As I’ve written before, I think even many of us who rejected the post-Cold War US triumphalism encapsulated in Francis Fukuyama’s now infamous title, “The End of History,” nonetheless deeply internalized its logic, just as many of us who are, or see ourselves, as staunchly anti-neoliberal yet have a deep streak of Reaganism in our souls. How could we not? It’s been the water we swim in, the air we breathe for nearly half a century.

So it was with respect that I listened as Kambale Musavuli of Friends of the Congo fielded Carolyn Baker’s question about Congolese in the United States during the pandemic, and gently flipped it on its head. There’s not a transcript for the interview, and I lack the time to go searching, so I’ll roughly paraphrase Musavuli’s words as follows: I imagine you’re asking about Congolese who are in the US as migrants under the current immigration paradigm, but of course, something like 25% of all African Americans are of Congolese descent. One felt history telescoping back out from the deceptive compression to which it is often subjected by our awful politics. Here was a person with the courage and vision to actually live in the world as it is.

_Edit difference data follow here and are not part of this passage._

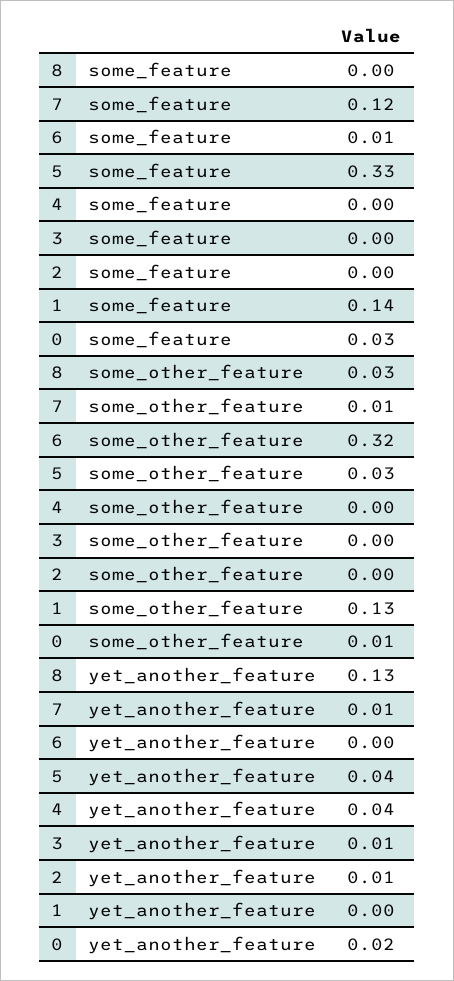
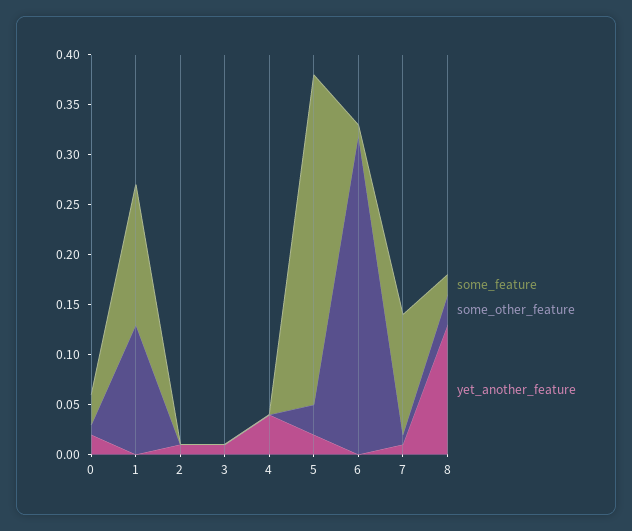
  {
    "some_feature": {
-     "8": 0,
+     "8": 0.02,
      "7": 0.12,
      "6": 0.01,
      "5": 0.33,
      "4": 0,
      "3": 0,
      "2": 0,
      "1": 0.14,
      "0": 0.03
    },
    "some_other_feature": {
      "8": 0.03,
      "7": 0.01,
      "6": 0.32,
      "5": 0.03,
      "4": 0,
      "3": 0,
      "2": 0,
      "1": 0.13,
      "0": 0.01
    },
    "yet_another_feature": {
      "8": 0.13,
      "7": 0.01,
      "6": 0,
-     "5": 0.04,
+     "5": 0.02,
      "4": 0.04,
      "3": 0.01,
      "2": 0.01,
      "1": 0,
      "0": 0.02
    }
  }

I’ll juxtapose Musavuli’s intellectual courage with the fear and confusion on display in this conversation, on the always uneven Radio Open Source, between host Christopher Lydon and NYU journalism professor Jay Rosen who, to again paraphrase, in speaking to his thoughts regarding the current state of the world, with an emphasis on press freedom and democracy in the US, declared roughly: My intellectual vision is in ruins.

I think of Jimi Hendrix’s version of Castles Made of Sand. We have a real opportunity before us, to remake the world in the name of justice and sanity, to recognize – in overcoming the crisis of the pandemic – the fundamental flaws and failures of our dying status quo, and to carry these lessons forward into the epochal work of confronting the once-in-a-civilization crisis of global climate disruption. Part of seizing that opportunity is re/discovering our own courage and vision, recognizing that the world is bigger than our vacations, and that the meaning of life is more than consumption.

The odds are, frankly, badly stacked against us. The Intercept reports that “has ramped up security and police-related spending in response to the coronavirus pandemic”; the President and his Administration continue, apace, in aggressively pursuing their omnicidal deregulatory agenda; major US-based corporations are seizing the opportunity of the pandemic to wage (further) war on their workers; just as major world powers including the US – through its sanctions on Iran, Venezuela, and Cuba – and China – which is deepening its assault on the autonomy of Hong Kong – are capitalizing on the global crises to pursue their own imperialist/anti-democratic geopolitical agendas. As undocumented people in this country are in crisis, others in the US are worried about their lawns (which are driving insect die-offs). Much has been made of the fact that “carbon dioxide [emissions] suddenly plunged by as much as 17 percent globally in early April as the world responded to the covid-19 pandemic.” The same Grist article from which this quote is drawn predicts that the staggering drop in emissions will have a “Tiny Effect on Global Temperature” and that the annual decrease in carbon dioxide emissions will fall in the mid-single digit range, which – if we maintained such an annual level of decrease going forward for the rest of the decade – might be enough for the world to hit the very modest (and arguably insufficient) Paris goals. Might.

It can be hard to keep perspective, but keep perspective is exactly what we must do if we hope to live lives of meaning in confronting, as it is, and, ideally, reshaping the world. As ever more research continues to demonstrate, denial has already cost tens of thousands of lives in the US alone during the COVID-19 pandemic. Climate denial – which is really just an extreme form of the life denialism, the history denialism, the world denialism that leads even good-hearted people (like Jay Rosen) into intellectual and spiritual ruin and bankruptcy – can easily cost exponentially more lives in the years and decades to come, and may yet drive the world into a state of collapse that will make us long for the days of lockdown, even if we take commensurate action, but most certainly if we don’t.